Не прошло двух минут, что он уже рассказывал мне со всеми подробностями свою несчастную историю и с жаром оправдывался в моих обвинениях, которые я дерзко ему высказывал. Он мне показывал копию с страшного пушкинского письма, протокол ответов в Военном суде и клялся в совершенной невинности. Всего более и всего сильнее отвергал он малейшее отношение к Наталье Николаевне после обручения с сестрою ее и настаивал на том, что второй вызов a été comme une tuile qui lui est tombee sur la tete[33]
. Co слезами на глазах говорил он о поведении вашем в отношении к нему и несколько раз повторял, что оно глубоко огорчило его… «Votre famille que j’estimais de coeur, votre frére surtout que j’aimais et dans lequel j’avais confience m’abandonnait en devenant mon ennemi sans vouloir m’entendre ni me donner la possibilité de me justifier, c’était cruel, c’était mal à lui». Он прибавил: «Ma justification compléte ne peut venir que de m-me Pouchkine, dans quelques années, quand elle sera calme, elle dira peut-être, que j’ai tout fait pour les sauver et que si je n’y ai pas rêussi, ceta n’a pas été de ma faute»[34] и т. д.Разговор и гулянье наше продолжалось от 8 до 11 час. вечера.

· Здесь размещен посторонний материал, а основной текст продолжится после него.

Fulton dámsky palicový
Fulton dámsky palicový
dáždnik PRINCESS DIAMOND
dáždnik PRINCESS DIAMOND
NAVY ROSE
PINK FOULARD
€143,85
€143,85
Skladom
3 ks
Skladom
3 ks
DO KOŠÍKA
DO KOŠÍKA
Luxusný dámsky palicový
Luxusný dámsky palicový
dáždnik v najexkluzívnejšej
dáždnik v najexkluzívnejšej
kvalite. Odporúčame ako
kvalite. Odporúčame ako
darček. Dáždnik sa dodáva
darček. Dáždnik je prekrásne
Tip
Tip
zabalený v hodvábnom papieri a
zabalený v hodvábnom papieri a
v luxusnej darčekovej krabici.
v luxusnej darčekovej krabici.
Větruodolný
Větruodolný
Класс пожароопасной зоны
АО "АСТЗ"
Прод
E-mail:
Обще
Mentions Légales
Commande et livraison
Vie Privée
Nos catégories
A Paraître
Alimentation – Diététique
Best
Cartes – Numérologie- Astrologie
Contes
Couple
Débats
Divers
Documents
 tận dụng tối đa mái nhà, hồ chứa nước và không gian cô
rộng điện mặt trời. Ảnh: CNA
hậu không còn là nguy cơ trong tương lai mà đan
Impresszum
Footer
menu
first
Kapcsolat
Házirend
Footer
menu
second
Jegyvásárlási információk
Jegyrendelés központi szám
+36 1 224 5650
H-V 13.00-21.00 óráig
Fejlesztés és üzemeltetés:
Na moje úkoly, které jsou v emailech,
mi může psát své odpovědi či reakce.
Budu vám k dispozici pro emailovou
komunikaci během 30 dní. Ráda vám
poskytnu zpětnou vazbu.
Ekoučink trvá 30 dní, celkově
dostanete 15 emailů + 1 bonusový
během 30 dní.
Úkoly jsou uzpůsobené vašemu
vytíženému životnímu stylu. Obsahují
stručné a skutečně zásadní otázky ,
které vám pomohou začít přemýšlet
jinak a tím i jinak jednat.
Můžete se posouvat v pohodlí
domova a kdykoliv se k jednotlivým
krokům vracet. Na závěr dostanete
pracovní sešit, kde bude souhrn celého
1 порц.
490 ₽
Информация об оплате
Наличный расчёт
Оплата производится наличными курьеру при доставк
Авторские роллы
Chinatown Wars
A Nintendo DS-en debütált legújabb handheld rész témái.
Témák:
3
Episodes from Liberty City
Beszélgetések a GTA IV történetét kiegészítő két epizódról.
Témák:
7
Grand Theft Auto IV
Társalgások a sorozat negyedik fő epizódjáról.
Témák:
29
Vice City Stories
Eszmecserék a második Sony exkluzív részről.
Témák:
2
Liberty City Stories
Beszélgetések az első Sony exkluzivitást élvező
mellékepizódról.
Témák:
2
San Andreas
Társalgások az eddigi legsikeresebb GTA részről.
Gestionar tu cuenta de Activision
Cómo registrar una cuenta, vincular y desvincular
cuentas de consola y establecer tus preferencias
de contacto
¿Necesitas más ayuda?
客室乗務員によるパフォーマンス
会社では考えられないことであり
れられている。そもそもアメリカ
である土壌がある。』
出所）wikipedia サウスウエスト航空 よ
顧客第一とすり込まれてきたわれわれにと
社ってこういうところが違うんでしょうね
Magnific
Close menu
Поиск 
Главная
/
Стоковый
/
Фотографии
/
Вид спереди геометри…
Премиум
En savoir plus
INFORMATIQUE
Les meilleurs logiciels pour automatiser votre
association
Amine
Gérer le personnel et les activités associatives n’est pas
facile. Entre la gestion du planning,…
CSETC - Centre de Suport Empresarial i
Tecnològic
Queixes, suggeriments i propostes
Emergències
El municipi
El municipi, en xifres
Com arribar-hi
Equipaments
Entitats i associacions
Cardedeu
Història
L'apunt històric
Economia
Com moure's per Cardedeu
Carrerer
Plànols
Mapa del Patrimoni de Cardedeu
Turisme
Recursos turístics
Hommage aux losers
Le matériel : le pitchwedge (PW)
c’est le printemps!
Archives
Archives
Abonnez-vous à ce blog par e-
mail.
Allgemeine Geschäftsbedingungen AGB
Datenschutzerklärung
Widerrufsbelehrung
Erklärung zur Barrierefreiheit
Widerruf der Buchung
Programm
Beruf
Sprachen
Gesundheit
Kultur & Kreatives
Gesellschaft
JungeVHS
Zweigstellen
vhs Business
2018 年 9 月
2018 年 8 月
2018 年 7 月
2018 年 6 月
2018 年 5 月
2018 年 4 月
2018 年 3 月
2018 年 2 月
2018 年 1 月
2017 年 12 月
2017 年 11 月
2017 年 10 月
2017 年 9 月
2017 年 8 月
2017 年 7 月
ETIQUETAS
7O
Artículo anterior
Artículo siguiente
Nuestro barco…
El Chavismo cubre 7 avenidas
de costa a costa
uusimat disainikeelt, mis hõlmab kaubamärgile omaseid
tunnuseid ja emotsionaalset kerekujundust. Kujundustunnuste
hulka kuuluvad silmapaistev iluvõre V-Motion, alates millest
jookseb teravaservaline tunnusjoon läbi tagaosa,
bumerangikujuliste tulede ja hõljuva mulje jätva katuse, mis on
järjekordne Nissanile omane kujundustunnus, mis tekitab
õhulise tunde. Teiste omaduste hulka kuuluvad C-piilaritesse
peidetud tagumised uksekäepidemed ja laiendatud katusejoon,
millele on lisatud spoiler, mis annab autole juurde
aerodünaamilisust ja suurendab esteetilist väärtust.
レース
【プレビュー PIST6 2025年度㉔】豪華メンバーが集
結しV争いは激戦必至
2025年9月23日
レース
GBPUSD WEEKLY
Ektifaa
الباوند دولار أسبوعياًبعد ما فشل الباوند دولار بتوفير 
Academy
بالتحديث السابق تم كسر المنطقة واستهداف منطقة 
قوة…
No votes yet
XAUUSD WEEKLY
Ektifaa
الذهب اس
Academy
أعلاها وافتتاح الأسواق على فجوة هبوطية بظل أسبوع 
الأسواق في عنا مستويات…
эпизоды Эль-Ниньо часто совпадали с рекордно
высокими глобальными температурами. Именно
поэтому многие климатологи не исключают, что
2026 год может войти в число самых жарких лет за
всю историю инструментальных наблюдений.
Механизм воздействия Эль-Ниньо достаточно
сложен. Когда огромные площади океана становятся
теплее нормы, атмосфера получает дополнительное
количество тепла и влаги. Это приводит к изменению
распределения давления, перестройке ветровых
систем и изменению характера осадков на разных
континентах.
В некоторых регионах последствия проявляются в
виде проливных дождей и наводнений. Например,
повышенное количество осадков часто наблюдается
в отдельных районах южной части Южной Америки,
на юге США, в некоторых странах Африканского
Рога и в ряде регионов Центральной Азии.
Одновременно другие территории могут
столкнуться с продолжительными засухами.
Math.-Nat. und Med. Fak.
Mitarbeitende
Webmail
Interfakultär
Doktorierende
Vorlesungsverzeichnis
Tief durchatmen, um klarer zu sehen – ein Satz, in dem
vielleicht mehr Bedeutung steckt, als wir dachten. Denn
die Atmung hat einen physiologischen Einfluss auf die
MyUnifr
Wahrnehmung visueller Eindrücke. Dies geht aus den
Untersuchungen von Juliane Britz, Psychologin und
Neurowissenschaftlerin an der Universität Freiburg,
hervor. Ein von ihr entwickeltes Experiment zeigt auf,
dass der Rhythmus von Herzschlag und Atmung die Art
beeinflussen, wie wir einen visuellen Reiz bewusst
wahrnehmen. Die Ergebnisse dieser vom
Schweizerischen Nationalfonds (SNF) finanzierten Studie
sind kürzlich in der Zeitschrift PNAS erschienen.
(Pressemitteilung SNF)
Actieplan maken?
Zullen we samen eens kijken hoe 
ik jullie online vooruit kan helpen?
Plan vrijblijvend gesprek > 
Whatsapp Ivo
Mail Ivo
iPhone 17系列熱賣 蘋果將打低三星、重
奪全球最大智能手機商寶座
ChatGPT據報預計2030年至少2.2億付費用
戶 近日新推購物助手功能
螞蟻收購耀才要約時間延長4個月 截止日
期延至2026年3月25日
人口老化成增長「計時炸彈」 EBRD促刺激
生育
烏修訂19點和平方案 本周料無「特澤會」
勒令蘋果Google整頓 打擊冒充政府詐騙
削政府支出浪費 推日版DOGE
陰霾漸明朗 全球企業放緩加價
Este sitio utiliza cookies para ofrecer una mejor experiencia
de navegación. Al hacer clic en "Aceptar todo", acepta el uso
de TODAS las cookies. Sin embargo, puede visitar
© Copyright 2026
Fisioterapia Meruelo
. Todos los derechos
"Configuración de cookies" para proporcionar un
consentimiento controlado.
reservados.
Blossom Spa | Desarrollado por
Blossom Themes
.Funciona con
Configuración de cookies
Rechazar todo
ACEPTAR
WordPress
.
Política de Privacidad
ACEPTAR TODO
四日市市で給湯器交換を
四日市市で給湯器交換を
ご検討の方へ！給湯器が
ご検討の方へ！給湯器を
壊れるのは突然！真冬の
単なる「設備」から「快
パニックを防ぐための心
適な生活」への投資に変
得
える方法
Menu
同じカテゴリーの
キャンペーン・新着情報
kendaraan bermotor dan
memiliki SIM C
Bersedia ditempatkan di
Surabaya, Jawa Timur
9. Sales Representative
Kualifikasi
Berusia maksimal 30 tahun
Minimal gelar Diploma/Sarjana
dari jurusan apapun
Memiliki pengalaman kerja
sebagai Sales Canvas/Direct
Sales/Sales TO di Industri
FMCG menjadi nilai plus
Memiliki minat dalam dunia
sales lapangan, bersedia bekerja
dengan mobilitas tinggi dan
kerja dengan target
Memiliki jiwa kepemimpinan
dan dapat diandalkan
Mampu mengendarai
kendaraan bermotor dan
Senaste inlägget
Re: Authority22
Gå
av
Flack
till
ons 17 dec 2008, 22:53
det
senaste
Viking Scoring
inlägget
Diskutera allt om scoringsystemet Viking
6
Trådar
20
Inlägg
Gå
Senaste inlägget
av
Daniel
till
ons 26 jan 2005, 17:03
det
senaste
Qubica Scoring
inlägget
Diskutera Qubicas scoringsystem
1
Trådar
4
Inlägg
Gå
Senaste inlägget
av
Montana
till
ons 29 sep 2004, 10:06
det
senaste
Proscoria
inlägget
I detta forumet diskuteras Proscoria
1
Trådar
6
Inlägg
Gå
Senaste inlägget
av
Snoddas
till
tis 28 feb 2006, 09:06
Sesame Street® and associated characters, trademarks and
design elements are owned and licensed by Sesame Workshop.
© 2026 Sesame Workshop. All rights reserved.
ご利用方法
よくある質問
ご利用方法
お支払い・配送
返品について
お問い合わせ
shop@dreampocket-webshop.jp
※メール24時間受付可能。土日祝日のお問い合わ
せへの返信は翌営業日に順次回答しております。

Бог их рассудит, я буду с ним знаком, но не дружен по-старому — c’est tout ce que ej puis faire[35]
.«Я сделал все, чтобы «
Приведенными свидетельствами — прямыми (рассказы дочери Н. Н. Пушкиной и княгини В. Ф. Вяземской со слов самой Н. Н.) и косвенными — исчерпываются все данные, имеющиеся в нашем распоряжении в настоящее время о вине Натальи Николаевны. Эти свидетельства достаточно красноречивы.
15
Во вторник, 26 января, Пушкин отправил барону Геккерену письмо, в котором, по выражению князя Вяземского, «он излил все свое бешенство, всю скорбь раздраженного, оскорбленного сердца своего, желая, жаждая развязки, и пером, омоченным в желчи, запятнал неизгладимыми поношениями и старика, и молодого»{65}
. Письмо было нужно лишь как символ нанесения неизгладимой обиды, и этой цели оно удовлетворяло вполне, — даже в такой мере, что ни один из друзей Пушкина, ни один из светских людей, ни один дипломат, ни сам Николай Павлович не могли извинить Пушкину этого письма. «Последний повод к дуэли, которого никто не постигает и заключавшийся в самом дерзком письме Пушкина к Геккерену, сделал Дантеса правым в сем деле» — заключил император Николай Павлович в письме к брату своему, великому князю Михаилу Павловичу. Н. М. Смирнов позднее отзывался об этом письме: «оно было столь сильно, что одна кровь могла смыть находившиеся в нем оскорбления».Приводим это письмо в переводе, сделанном (не вполне точно, зато стильно) в следственной по делу о дуэли комиссии.
«Господин барон! Позвольте мне изложить вкратце все случившееся. Поведение вашего сына было мне давно известно, и я не мог остаться равнодушным.